Reino Unido endurece posição contra colonatos israelitas na Cisjordânia

Reino Unido endurece posição contra colonatos israelitas na Cisjordânia
Reino Unido endurece posição contra colonatos israelitas na Cisjordânia Imagens: DR

Redacção

Publicado às 16h38 08/09/2026

Londres – O Governo do Reino Unido anunciou hoje um endurecimento significativo da sua posição em relação aos colonatos israelitas na Cisjordânia ocupada, ao decidir proibir o comércio de bens e serviços provenientes desses territórios.

A medida foi apresentada pelo secretário dos Negócios Estrangeiros, Ed Miliband, como parte de uma nova estratégia britânica para defender a solução de dois Estados.

Segundo o Executivo britânico, os colonatos israelitas violam o direito internacional e constituem um dos principais obstáculos à criação de um Estado palestiniano viável. Londres considera que a contínua expansão destas áreas compromete seriamente qualquer perspectiva de paz duradoura no Médio Oriente.

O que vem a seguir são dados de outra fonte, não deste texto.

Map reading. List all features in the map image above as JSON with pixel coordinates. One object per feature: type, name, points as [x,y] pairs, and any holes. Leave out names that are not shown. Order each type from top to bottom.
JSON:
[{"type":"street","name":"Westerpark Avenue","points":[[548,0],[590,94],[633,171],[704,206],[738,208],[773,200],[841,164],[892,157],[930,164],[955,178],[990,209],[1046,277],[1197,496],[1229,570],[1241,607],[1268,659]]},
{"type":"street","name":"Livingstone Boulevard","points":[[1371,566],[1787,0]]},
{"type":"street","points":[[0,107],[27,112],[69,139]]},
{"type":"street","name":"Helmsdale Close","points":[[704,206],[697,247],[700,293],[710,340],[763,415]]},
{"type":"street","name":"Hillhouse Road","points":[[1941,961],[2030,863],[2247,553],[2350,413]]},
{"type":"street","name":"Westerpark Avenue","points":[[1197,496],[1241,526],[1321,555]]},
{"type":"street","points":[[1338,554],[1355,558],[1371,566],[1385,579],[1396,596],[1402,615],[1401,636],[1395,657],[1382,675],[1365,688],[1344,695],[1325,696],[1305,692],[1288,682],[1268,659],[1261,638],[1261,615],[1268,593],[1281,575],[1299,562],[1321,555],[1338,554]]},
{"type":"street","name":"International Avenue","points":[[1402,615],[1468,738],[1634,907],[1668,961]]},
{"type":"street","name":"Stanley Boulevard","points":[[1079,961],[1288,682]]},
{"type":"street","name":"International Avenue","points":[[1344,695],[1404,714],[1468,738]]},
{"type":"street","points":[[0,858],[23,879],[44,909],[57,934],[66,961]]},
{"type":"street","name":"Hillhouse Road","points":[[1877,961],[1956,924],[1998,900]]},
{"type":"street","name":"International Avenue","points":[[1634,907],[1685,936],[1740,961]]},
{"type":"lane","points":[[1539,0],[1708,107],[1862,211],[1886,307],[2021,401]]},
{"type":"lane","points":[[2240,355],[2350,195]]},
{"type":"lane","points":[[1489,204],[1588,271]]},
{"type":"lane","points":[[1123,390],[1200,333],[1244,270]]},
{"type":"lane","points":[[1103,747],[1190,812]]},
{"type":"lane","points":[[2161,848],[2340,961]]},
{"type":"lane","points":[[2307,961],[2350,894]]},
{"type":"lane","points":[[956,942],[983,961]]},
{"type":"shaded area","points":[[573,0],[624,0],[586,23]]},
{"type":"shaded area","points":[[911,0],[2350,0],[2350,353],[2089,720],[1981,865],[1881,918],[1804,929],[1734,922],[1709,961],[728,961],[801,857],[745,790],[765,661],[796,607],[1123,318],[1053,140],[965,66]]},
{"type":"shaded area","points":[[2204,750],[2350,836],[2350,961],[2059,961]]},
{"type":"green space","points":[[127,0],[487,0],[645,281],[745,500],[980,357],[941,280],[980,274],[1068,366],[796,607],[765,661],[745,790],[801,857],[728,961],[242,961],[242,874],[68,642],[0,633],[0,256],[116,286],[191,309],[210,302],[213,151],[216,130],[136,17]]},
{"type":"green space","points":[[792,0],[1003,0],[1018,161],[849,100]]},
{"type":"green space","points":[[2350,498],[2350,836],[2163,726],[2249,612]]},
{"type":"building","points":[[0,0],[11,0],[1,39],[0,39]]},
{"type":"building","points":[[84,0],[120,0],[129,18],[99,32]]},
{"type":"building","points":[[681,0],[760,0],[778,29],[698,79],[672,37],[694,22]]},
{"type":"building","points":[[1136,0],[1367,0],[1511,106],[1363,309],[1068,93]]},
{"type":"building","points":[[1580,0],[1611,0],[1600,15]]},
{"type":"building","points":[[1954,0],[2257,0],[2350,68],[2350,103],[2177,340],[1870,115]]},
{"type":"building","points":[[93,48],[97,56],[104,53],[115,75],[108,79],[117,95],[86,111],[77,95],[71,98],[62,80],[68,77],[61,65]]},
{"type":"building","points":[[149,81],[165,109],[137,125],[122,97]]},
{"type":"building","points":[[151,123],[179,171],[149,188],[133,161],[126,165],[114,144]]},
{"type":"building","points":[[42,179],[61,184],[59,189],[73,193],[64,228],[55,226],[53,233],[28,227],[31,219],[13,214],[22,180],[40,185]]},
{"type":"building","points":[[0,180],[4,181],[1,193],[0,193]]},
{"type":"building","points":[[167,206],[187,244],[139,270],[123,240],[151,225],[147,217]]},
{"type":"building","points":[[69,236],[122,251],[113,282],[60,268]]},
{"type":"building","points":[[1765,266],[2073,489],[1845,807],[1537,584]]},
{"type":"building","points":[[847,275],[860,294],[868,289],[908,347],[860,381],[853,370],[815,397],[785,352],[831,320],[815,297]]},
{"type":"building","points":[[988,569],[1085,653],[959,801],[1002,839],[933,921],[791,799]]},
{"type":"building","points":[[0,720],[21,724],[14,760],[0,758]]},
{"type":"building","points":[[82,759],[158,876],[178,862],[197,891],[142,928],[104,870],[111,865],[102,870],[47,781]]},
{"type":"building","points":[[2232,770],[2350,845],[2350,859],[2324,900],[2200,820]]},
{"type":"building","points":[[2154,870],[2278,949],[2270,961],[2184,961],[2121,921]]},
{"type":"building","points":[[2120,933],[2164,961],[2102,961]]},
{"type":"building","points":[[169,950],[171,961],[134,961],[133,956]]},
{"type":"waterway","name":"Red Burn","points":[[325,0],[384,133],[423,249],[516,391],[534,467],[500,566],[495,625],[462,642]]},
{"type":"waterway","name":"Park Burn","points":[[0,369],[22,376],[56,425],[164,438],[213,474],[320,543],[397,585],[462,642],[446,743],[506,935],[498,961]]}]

Além da proibição comercial, o Reino Unido anunciou novas sanções contra indivíduos e entidades ligados à expansão dos colonatos e à violência exercida por colonos extremistas contra comunidades palestinianas. As autoridades britânicas afirmam que estas medidas visam responsabilizar os envolvidos em actos considerados ilegais.

A decisão britânica surge após vários meses de críticas internacionais aos planos israelitas de expansão do projecto E1, na Cisjordânia, considerado por Londres e por vários aliados europeus uma ameaça directa à viabilidade da solução de dois Estados.

Israel reagiu com firmeza ao anúncio, classificando as medidas como injustificadas e politicamente motivadas. As autoridades israelitas defendem que o estatuto final da Cisjordânia deve ser determinado através de negociações directas entre israelitas e palestinianos.

O Reino Unido junta-se assim a um grupo crescente de países ocidentais que procuram aumentar a pressão diplomática sobre Israel para travar a expansão dos colonatos e retomar negociações que conduzam a uma solução pacífica para o conflito israelo-palestiniano.